Using the data below, reproduce exactly the lines from the line with "ring tip: (823, 364)" to the line with "index mcp: (541, 581)", both included; pictures must be dropped.
---------- Data shown
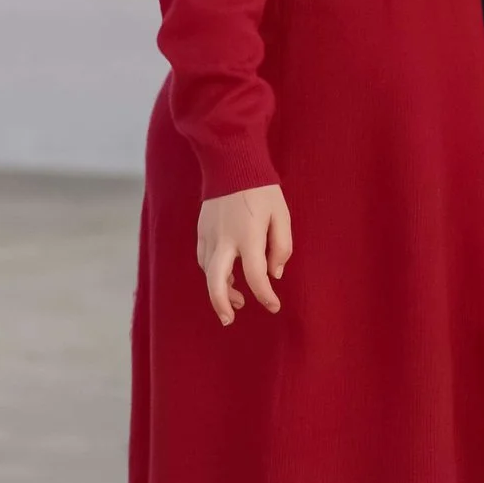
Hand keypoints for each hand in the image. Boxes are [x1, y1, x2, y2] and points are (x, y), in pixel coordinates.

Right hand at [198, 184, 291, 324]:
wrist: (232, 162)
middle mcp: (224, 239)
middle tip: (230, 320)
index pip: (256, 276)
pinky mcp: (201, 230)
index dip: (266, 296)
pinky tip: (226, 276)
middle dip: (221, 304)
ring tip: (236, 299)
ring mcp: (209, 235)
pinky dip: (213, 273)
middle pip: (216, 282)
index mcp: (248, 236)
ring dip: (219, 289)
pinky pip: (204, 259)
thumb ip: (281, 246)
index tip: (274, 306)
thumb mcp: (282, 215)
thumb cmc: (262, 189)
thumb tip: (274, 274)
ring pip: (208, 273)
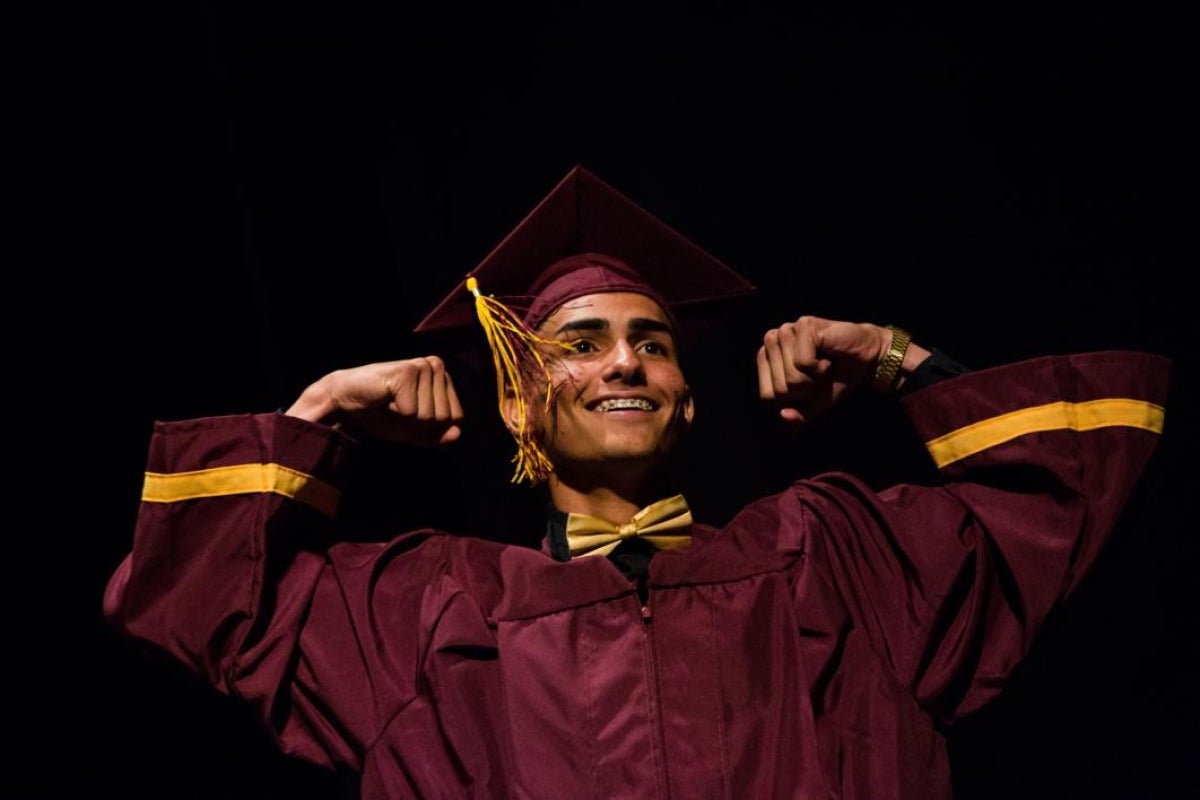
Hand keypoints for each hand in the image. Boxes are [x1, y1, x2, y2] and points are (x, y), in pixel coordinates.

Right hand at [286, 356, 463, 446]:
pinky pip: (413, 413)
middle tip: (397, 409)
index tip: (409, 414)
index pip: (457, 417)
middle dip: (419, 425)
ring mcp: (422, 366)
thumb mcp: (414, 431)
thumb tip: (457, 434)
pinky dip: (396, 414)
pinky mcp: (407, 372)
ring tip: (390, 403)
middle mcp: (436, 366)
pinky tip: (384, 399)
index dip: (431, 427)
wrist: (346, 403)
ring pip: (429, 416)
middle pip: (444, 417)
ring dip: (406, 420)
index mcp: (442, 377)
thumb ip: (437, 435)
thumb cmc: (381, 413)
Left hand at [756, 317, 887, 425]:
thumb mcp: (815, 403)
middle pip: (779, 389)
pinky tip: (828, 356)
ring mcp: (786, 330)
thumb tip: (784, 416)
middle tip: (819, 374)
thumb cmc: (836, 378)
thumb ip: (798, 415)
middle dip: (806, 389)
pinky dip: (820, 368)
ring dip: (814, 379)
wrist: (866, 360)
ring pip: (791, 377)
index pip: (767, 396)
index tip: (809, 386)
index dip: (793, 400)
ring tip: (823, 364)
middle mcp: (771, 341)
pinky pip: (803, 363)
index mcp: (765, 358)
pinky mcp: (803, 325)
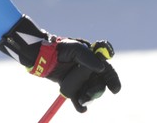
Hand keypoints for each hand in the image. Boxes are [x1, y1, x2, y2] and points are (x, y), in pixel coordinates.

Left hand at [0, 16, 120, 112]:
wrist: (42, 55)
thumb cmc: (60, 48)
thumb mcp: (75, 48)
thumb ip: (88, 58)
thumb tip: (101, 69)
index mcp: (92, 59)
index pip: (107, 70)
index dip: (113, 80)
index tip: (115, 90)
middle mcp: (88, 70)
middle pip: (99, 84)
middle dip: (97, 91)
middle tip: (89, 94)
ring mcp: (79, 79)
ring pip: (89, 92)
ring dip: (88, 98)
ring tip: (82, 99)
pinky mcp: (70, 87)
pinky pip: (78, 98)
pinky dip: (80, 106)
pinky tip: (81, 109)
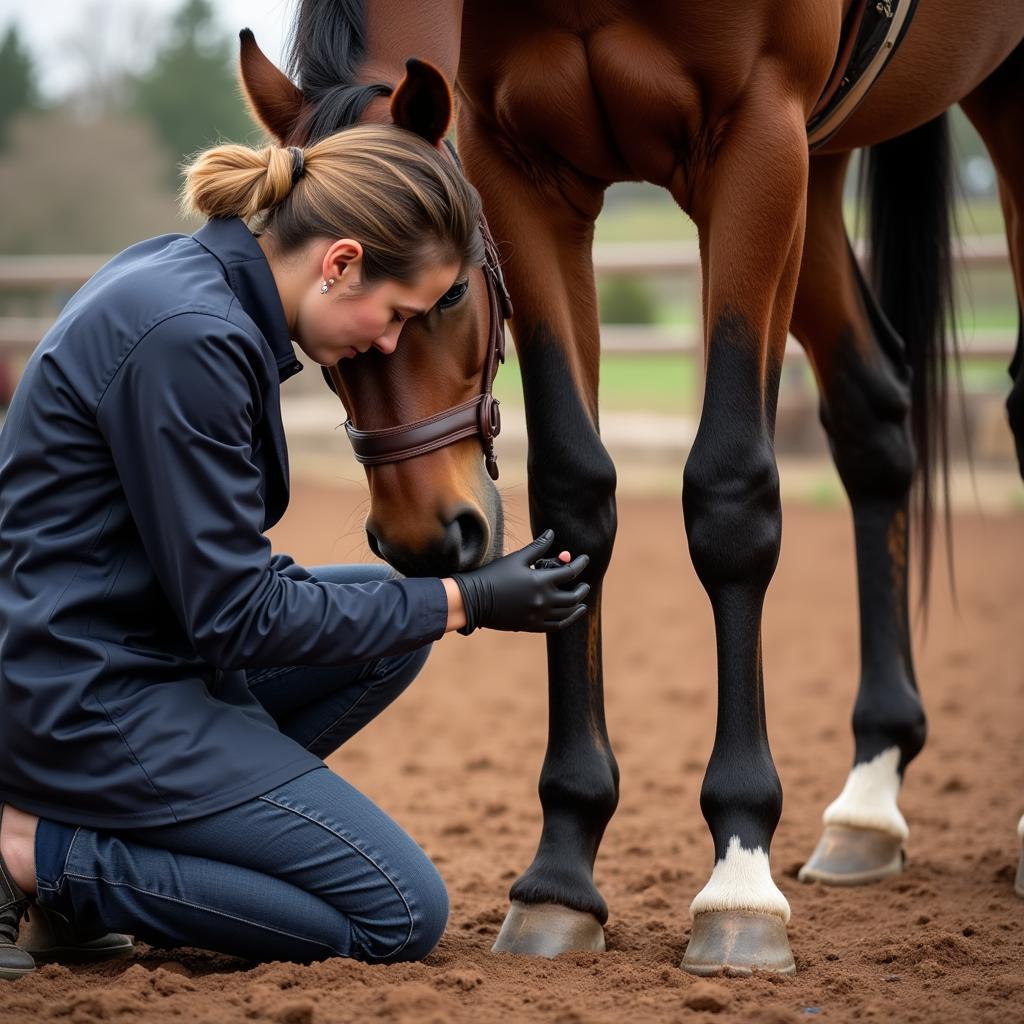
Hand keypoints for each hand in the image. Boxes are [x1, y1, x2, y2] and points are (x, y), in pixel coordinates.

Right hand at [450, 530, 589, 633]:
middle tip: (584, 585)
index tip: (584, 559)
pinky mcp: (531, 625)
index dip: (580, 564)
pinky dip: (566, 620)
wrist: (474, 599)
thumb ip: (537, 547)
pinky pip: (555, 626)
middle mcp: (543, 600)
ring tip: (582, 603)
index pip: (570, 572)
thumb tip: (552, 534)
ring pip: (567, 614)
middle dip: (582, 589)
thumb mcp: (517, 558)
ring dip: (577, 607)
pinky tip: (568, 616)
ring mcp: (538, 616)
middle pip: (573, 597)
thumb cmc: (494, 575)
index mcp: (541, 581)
--------------------
---------- Data shown
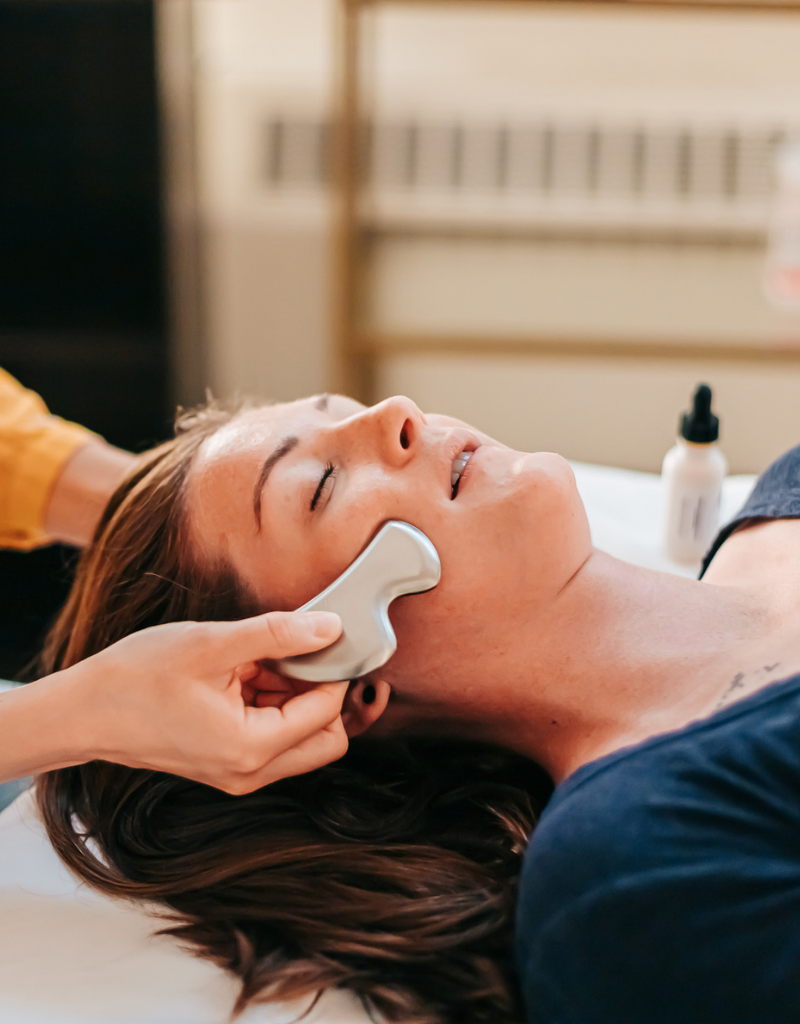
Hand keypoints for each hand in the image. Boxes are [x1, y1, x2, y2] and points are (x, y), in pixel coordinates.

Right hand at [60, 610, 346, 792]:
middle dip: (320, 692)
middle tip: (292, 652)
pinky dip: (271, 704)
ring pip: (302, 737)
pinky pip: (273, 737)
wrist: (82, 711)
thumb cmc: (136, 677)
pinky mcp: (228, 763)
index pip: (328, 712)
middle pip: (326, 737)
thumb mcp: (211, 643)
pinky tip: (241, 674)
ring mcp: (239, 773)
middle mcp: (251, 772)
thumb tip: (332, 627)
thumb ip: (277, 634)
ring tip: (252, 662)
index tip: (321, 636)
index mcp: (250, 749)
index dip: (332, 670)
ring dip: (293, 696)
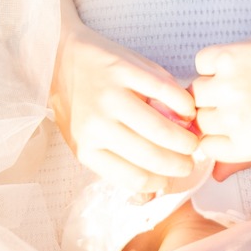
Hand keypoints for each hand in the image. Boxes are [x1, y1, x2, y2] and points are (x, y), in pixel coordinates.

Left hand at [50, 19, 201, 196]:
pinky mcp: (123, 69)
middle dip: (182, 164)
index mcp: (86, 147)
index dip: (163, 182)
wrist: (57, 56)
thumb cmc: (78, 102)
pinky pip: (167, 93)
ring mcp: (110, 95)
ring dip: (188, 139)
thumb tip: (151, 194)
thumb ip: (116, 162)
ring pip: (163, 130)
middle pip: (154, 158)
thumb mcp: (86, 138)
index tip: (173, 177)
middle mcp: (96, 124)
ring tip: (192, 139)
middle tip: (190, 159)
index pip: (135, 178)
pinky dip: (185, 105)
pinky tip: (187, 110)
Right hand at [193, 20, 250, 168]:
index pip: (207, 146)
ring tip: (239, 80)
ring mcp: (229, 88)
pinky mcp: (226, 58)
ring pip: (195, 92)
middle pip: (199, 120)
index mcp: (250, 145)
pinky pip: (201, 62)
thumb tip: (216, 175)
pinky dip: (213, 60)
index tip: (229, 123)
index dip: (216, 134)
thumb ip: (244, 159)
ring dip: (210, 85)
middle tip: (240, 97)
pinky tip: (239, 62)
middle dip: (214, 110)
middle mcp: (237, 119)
--------------------
• Written reply:
ring tip: (823, 364)
middle mcp: (771, 341)
pinky pip: (803, 363)
index mcp: (765, 358)
pinky mcp: (803, 325)
Hand keypoints for each hand in the image. Boxes are [x1, y1, x2, y2] and points are (x, y), in pixel coordinates.

Left hand at [0, 16, 120, 112]:
wrist: (42, 55)
thumb cmc: (60, 48)
thumb mcp: (75, 48)
thumb ip: (88, 58)
thumb tip: (101, 69)
index mcp: (92, 59)
index pip: (107, 70)
index dip: (113, 80)
index tip: (115, 90)
middle mcp: (88, 70)
middle pip: (99, 84)
middle dip: (97, 91)
middle tip: (89, 94)
ring mcp: (79, 79)
ring pip: (89, 92)
ring dip: (88, 98)
ring tip: (82, 99)
pinky mcp: (70, 87)
pinky pip: (78, 98)
pinky dip: (80, 106)
pinky tip: (81, 109)
Hand keypoints for each hand in the image. Boxes are [x1, y1, x2, y2] and points are (x, y), in pixel coordinates.

Right hand at [450, 530, 589, 633]:
middle tip: (584, 585)
index tip: (584, 559)
pinky mcp: (531, 625)
index dip: (580, 564)
pinky dip: (566, 620)
wrist: (474, 599)
thumb ip: (537, 547)
pinky pip: (555, 626)
middle mcp: (543, 600)
ring tip: (582, 603)
index pip: (570, 572)
thumb tip: (552, 534)
ring pip: (567, 614)
middle dip: (582, 589)
thumb mcp: (517, 558)
ring dip: (577, 607)
pinky tip: (568, 616)
ring mcp: (538, 616)
middle pip: (573, 597)
thumb cmc: (494, 575)
index mcp: (541, 581)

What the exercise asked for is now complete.